I have a list of dataframes consisting of a date column, a monthly stock return column and a range of columns with different (monthly) risk parametres (180 to be exact). I have grouped my data by month and year. The purpose is to iterate through each dataframe in the list and calculate the covariance between the return column and each of the risk parametres, returning the yearly covariance, i.e. 180 covariances per year.
The data looks like this:(https://i.sstatic.net/19jeH.png)
I have figured out how to do this for a single risk parameter in a single dataframe using the following code:
df <- df %>%
mutate(month = format(date, "%m"), year = format(date, "%Y")) %>% group_by(year) %>%
summarise(cov = cov(ret, Natural.disasters))

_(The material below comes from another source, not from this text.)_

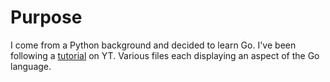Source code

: # Purpose

I come from a Python background and decided to learn Go. 
I've been following a [tutorial](https://youtube.com/playlist?list=PL4cUxeGkcC9gC88BEo9czgyS72A3doDeM&si=2V82peJigMAID9bL) on YT.
Various files each displaying an aspect of the Go language.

This gives the following output: (https://i.sstatic.net/VjzIo.png)
I just cant figure out how to do this between return and the rest of the risk parametres. Any suggestions?
Tried different loops but nothing seems to work. Also tried lapply() functions but I can't make it work.
Figured it out myself. Heres the code:
#Split df into list of df's by permno
df.list <- split(Merged_df , f = Merged_df$permno )
# Function that loops through list of dfs and calculates yearly
# covariance between return and narratives
cov_df_wide_list[1:2] <- lapply(df.list, function(df) {
# create a new column with year information
df <- df %>%
mutate(year = lubridate::year(date))
# group the dataframe by year and each parameter column
# and calculate the covariance with the return column
cov_df <- df %>%
select(year, permno, Natural.disasters:Revenue.growth, ret) %>%
gather(key = "param_col", value = "value", -year, -permno, -ret) %>%
group_by(year, permno, param_col) %>%
summarize(cov = cov(value, ret))
# spread the dataframe to get each year's covariances
cov_df_wide <- cov_df %>%
spread(key = "param_col", value = "cov")
return(cov_df_wide)
})
Basically the function loops through a list of dataframes and computes the covariance between my return column and each of the risk parametres.